Converti in una lista JSON di stringhe le righe delle voci che vanno dalla riga contenente "Which label corresponds" fino alla fine delle voci, estremi inclusi, con una stringa per riga e senza righe vuote. Escludi le immagini dalla risposta.
[VOCI FORNITE]
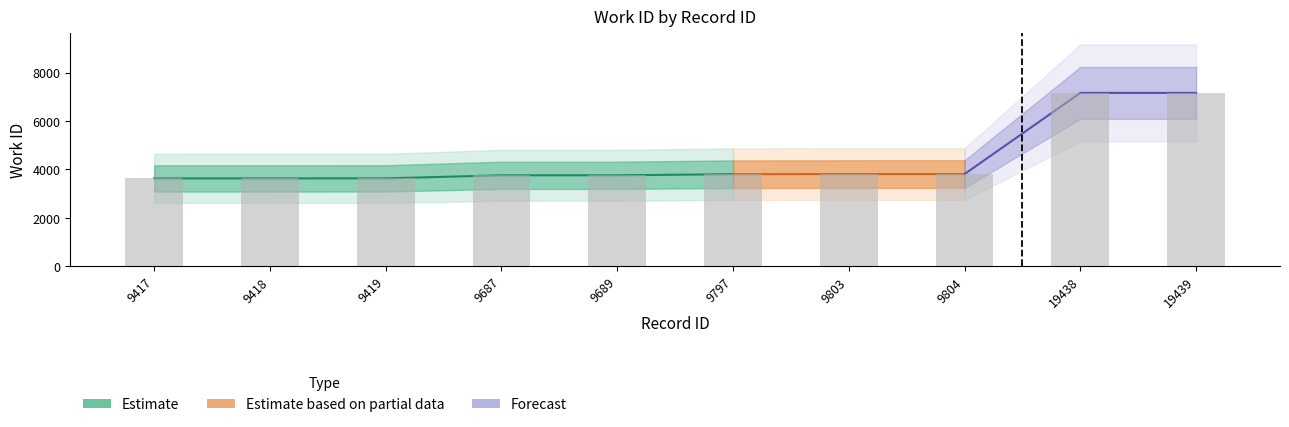

How many data points are less than 3802?

5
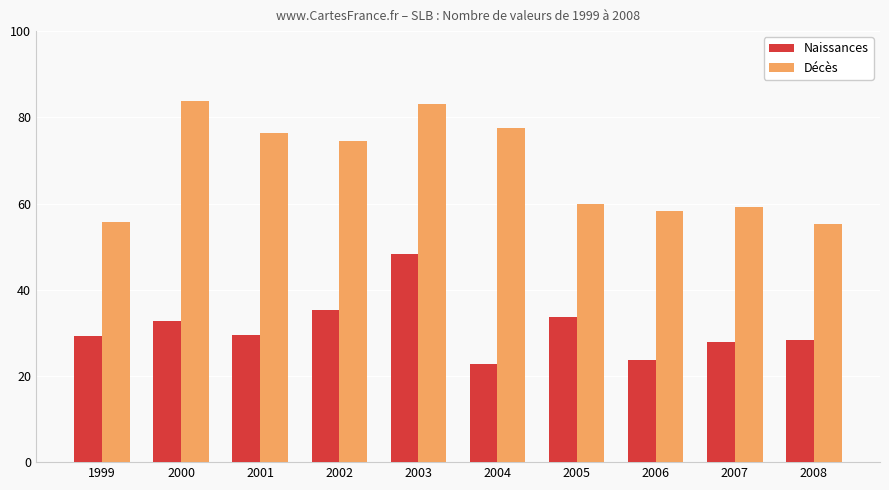

Rank the series by their maximum value, from highest to lowest.

Décès, Naissances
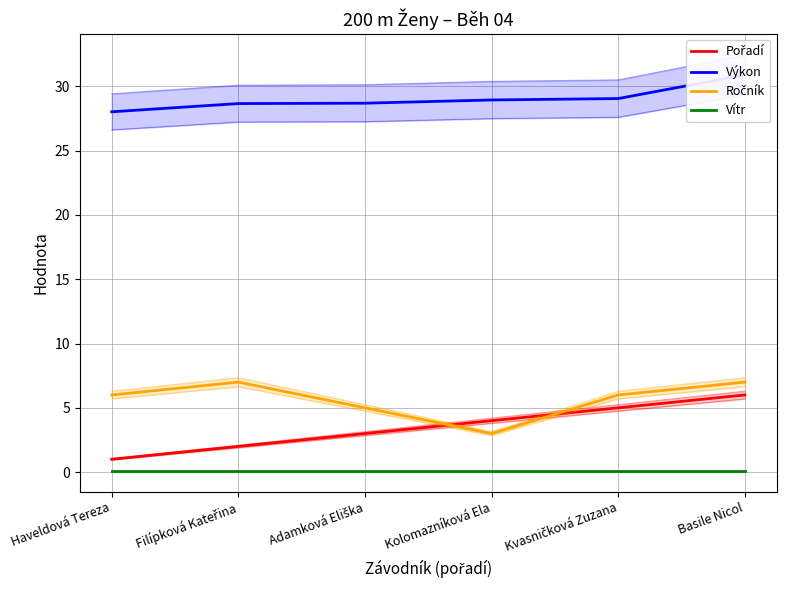

At which category is the sum across all series the highest?

Basile Nicol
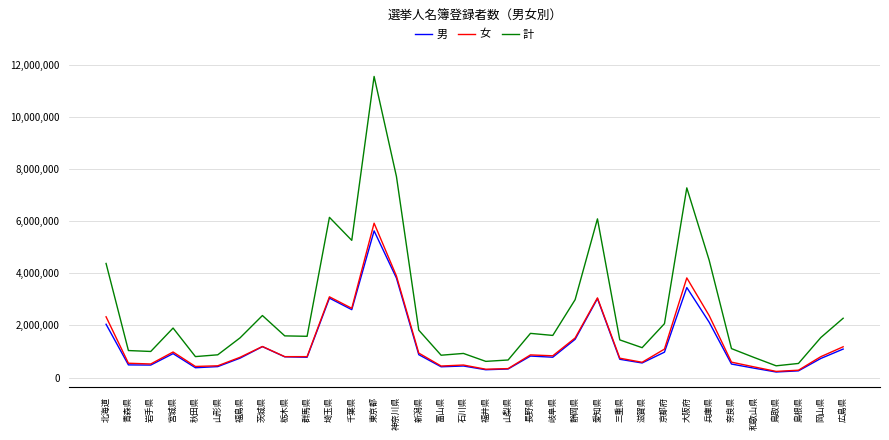

Is this an area chart (filled region under the line)?

No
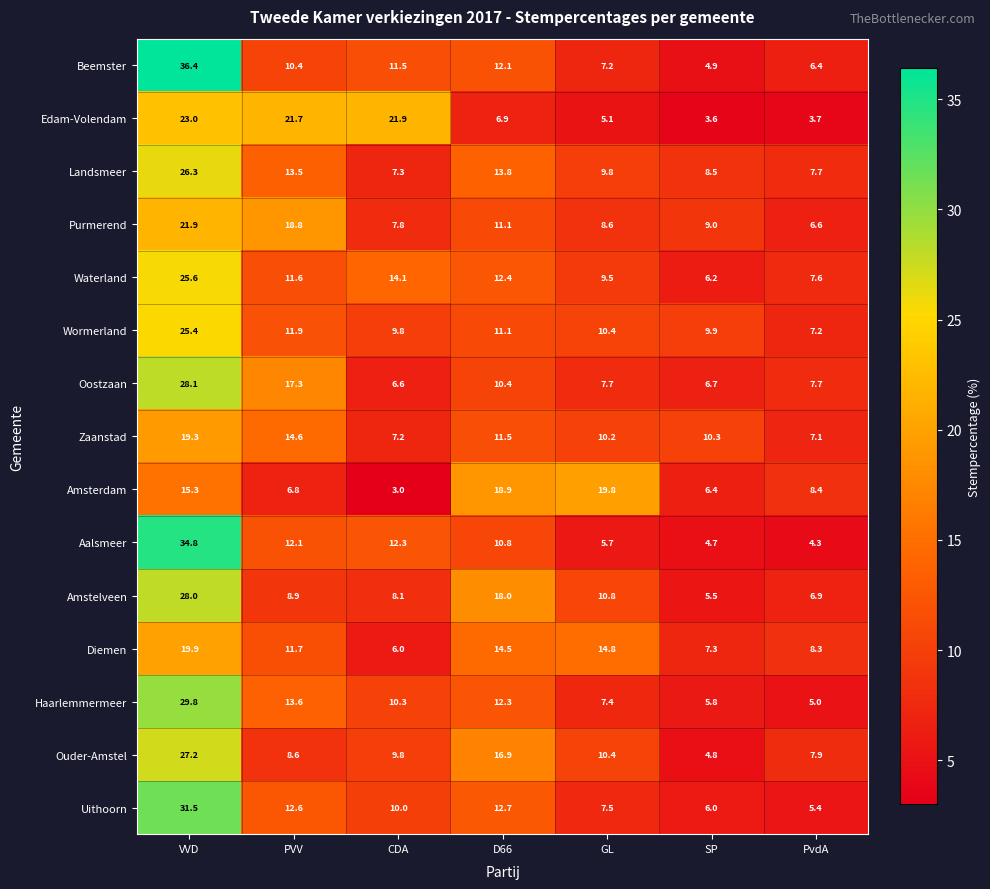

True or false: Zaanstad has a value of 3.3 at CDA.

False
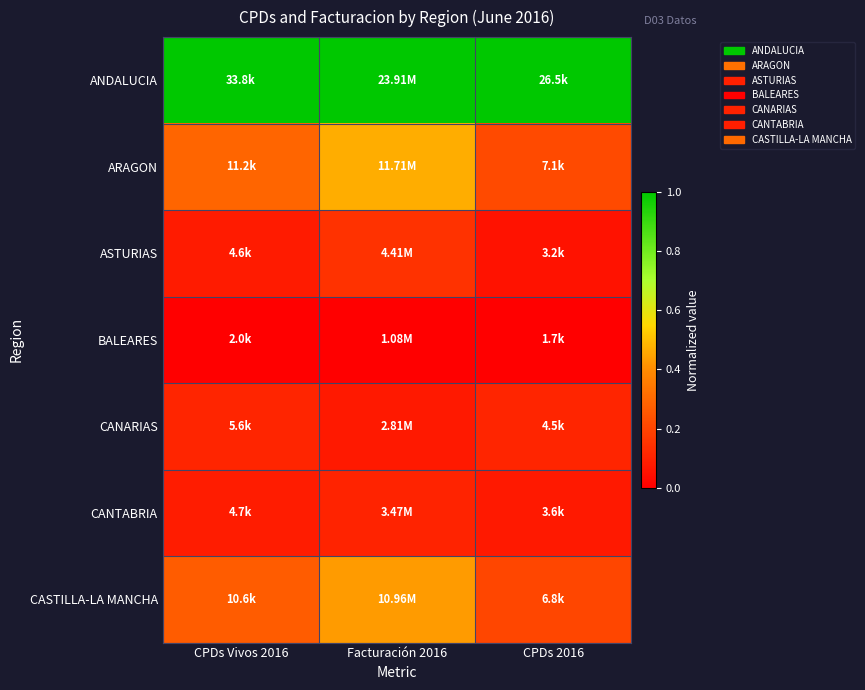

Which category has the lowest value across all series?

CPDs Vivos 2016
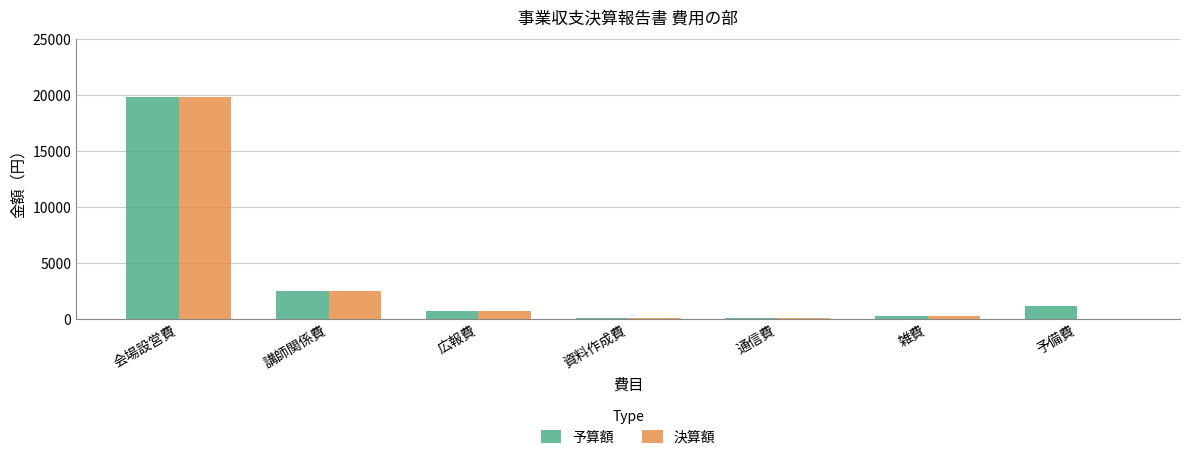

At which category is the sum across all series the highest?

会場設営費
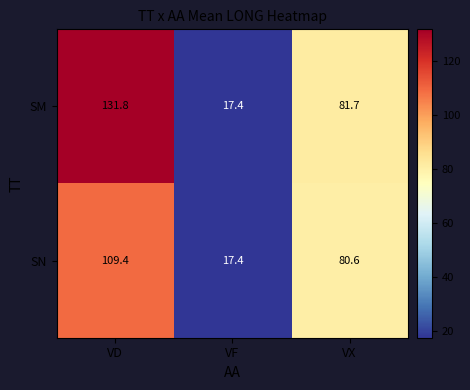

Which label corresponds to the smallest value in the chart?

VF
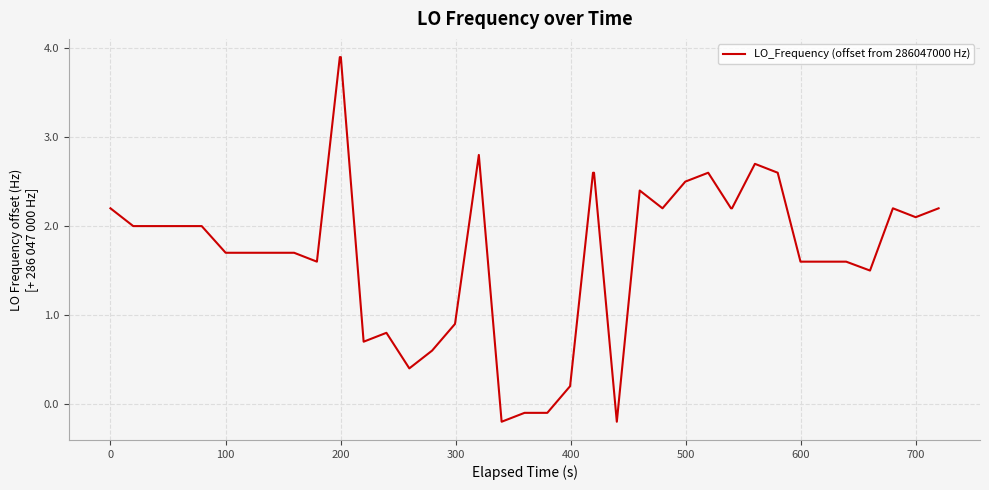

What is the greatest value displayed?

3.9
[/VOCI FORNITE]
*RISPOSTA AL COMPITO*:
[
  "Which label corresponds to the smallest value in the chart?",
  "VF",
  "What is the greatest value displayed?",
  "3.9"
]